Qualcuno volò sul nido del cuculo è una storia fatta, nella sua originaria fattura, di country e baseball, di slang e memorie degli anni Cinquanta, di veterani e polverose province americane. Un vestito esotico e profumato, che tuttavia non è il nostro. Io ho provato a trasportarne gli elementi primari in un tempo e in uno spazio più vicini, per vedere se anche in un luogo disperato e terribile come un ospedale psichiatrico della nostra tormentata Campania e in un tempo di urla e silenzi come i primi anni Ottanta potevano sopravvivere le amicizie, i rancori e le tenerezze di questa meravigliosa e delicatissima Storia”, spiega De Giovanni. E trasporta sul palco la vicenda, immaginandola ambientata nel 1985 all’ospedale psichiatrico di Aversa. Con dei pazzi che sostengono la loro parte veramente bene, in un luogo tremendo, il manicomio, dove il senso di umanità è inesistente, e vivo rimane solo il sentimento di prevaricazione. Sopraffazione del sano, despota e repressivo, sul povero malato. Una denuncia palpitante, quasi metaforica, sui metodi di costrizione della società e sui rapporti tra “individuo e potere costituito”. A pochi giorni dalla chiusura in Italia di tali centri. Quasi a conclusione di un cerchio chi sa se mai veramente chiuso.

“La malattia, la diversità, la coercizione, la privazione della libertà sono temi che da sempre mi coinvolgono e che amo portare in scena con i miei spettacoli. In questo allestimento tutto ha inizio con l'arrivo di un nuovo paziente che deve essere "studiato" per determinare se la sua malattia mentale sia reale o simulata. La sua spavalderia, la sua irriverenza e il suo spirito di ribellione verso le regole che disciplinano rigidamente la vita dei degenti, porterà scompiglio e disordine ma allo stesso tempo la sua travolgente carica di umanità contagerà gli altri pazienti e cercherà di risvegliare in loro il diritto di esprimere liberamente le loro emozioni e i loro desideri”, chiarisce Gassmann.
Il nuovo paziente si chiama Dario Danise e possiede tutta l’energia e la freschezza di un uomo vitale. La stessa vitalità che vorrà trasferire ai suoi amici di reparto,vulnerabili, passivi e inerti”, con tutto il trasporto umano di cui è capace. E con cui combatterà quella sua piccola guerra contro un sistema ingiusto, inutile e crudele. Operazione che a lui costerà atti di sopruso psicologico e fisico. E la vita stessa.

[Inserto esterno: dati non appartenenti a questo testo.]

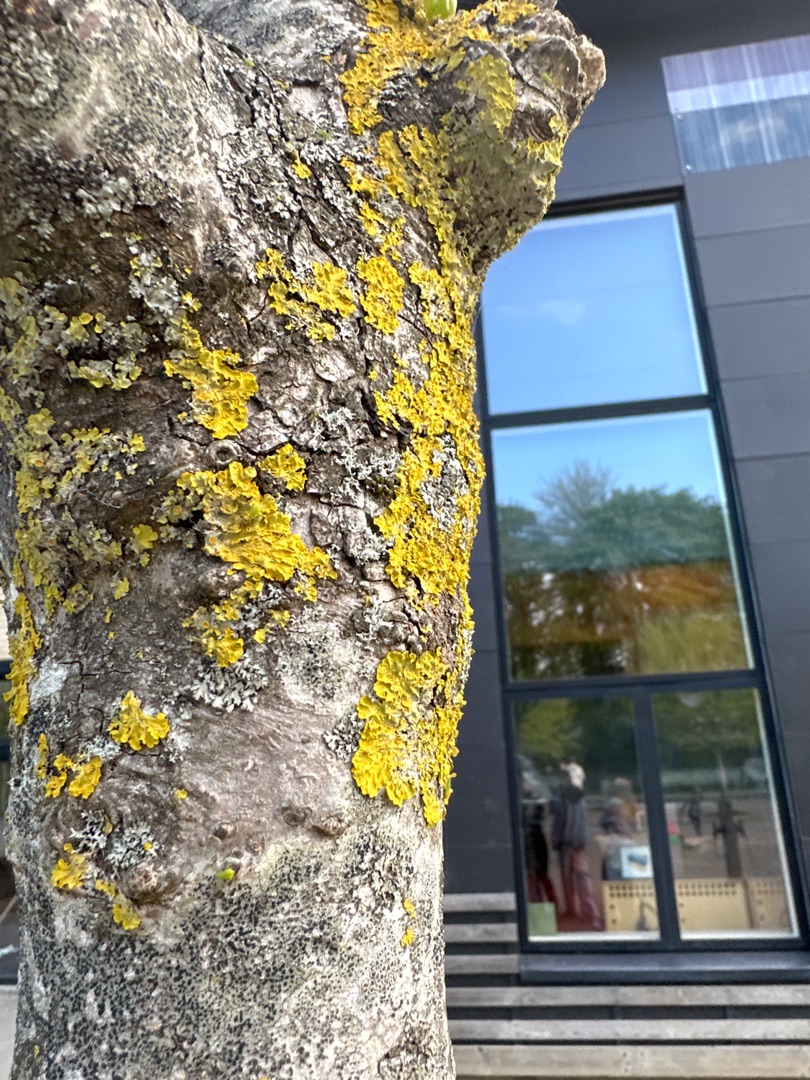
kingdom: Fungi
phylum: Ascomycota
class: Lecanoromycetes
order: Teloschistales
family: Teloschistaceae
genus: Xanthoria
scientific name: Xanthoria parietina
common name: Almindelig væggelav
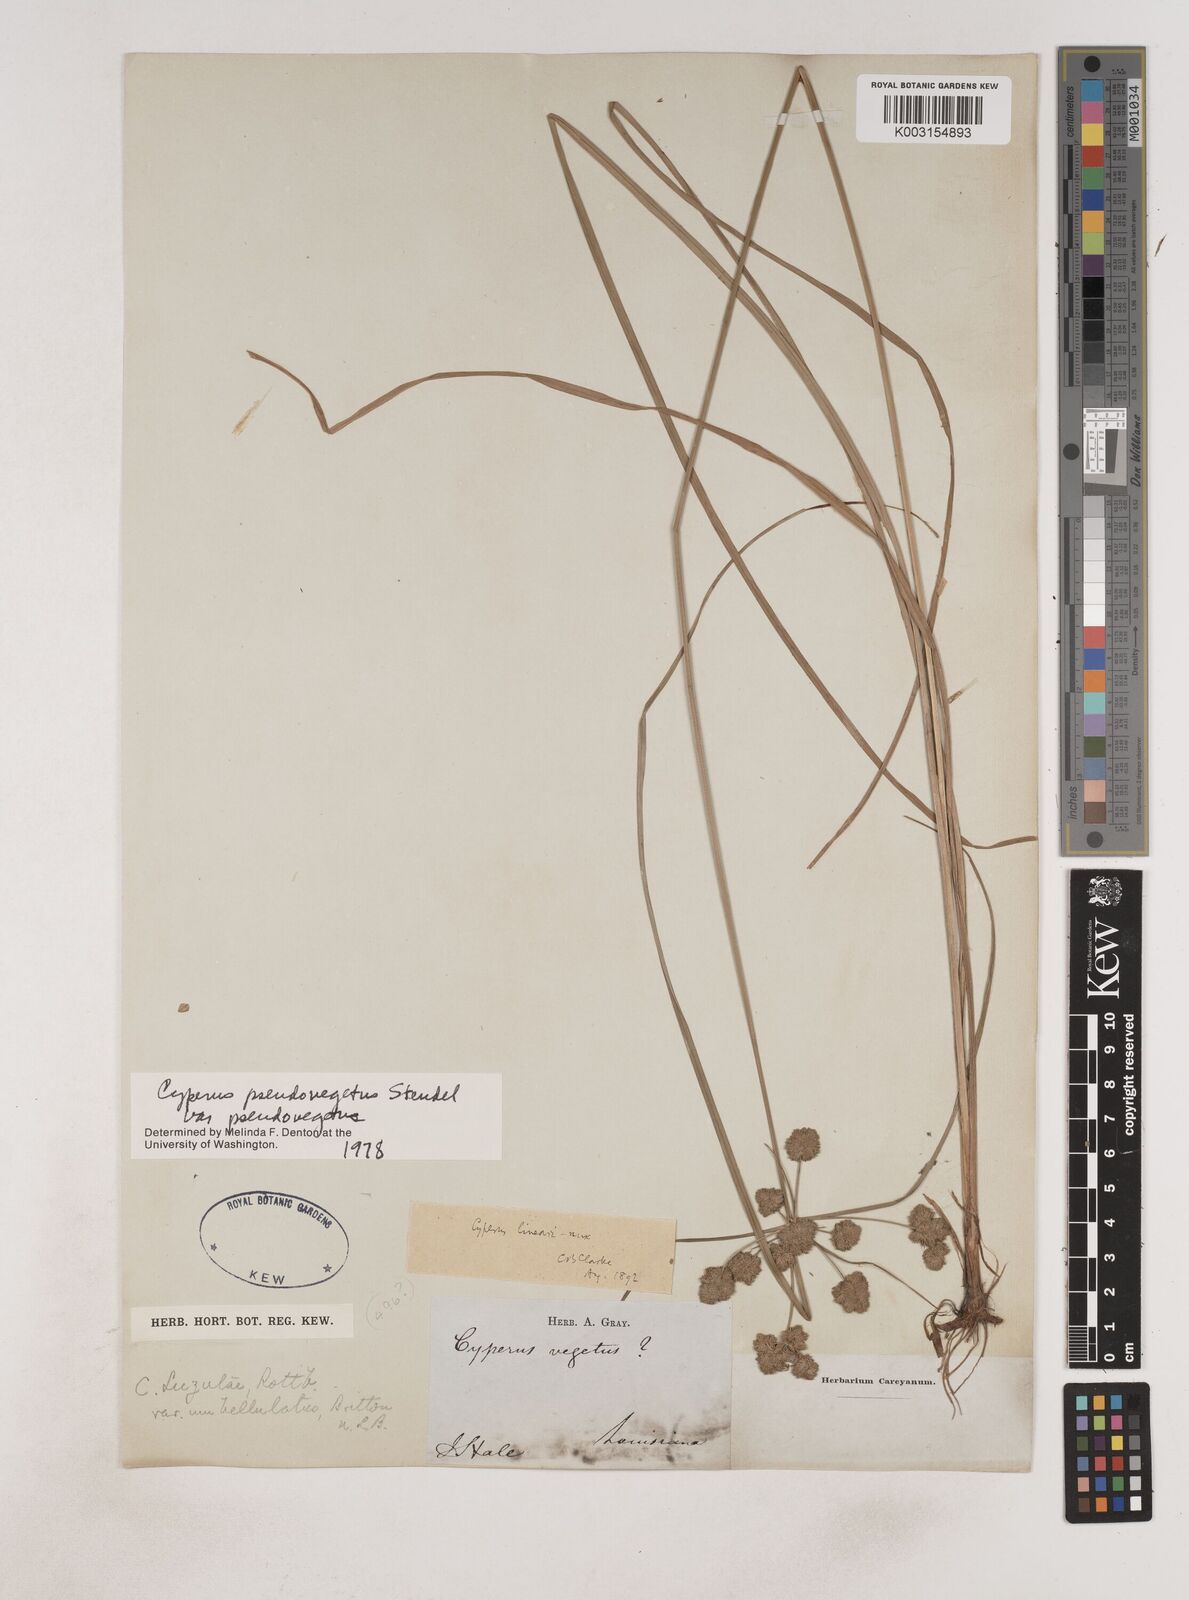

Ma ai suoi compagni restituirà il significato di essere capiti e di poter con le proprie forze sperare in una eventuale libertà.

Al limite tra palco e proscenio un telo attraverso il quale, in un sorprendente connubio tra teatro e cinema, vengono proiettati, con videografie, i sogni, le angosce, gli stati d’animo dei personaggi, soprattutto del ‘gigante buono’ Ramon, figura incredibile e di grande effetto emotivo.

Sensazionali alcune proiezioni utilizzate per mettere a fuoco particolari avvenimenti della pièce, fino a quella impressionante di chiusura che ha fatto guadagnare a tutto lo staff dello spettacolo una pioggia di meritati applausi.

Insieme all’eccellente Daniele Russo (Dario Danise), sul palcoscenico una Compagnia d’attori degna di ogni lode: Gilberto Gliozzi, Mauro Marino, Daniele Marino, Marco Cavicchioli, Alfredo Angelici, Giacomo Rosselli, per i malati di mente; e Elisabetta Valgoi (suor Lucia), Giulio F. Janni, Gabriele Granito, Antimo Casertano, Giulia Merelli, per il personale dell’ospedale.

Le scene di Gianluca Amodio, i costumi di Chiara Aversano, le apprezzabili musiche originali sono di Pivio & Aldo De Scalzi e le strepitose Videografie di Marco Schiavoni con l’ausilio del disegno luci di Marco Palmieri.

Spettacolo indimenticabile. Da non perdere.

Da una produzione della Fondazione Teatro di Napoli – Teatro Bellini di Napoli, in scena fino al 19 aprile.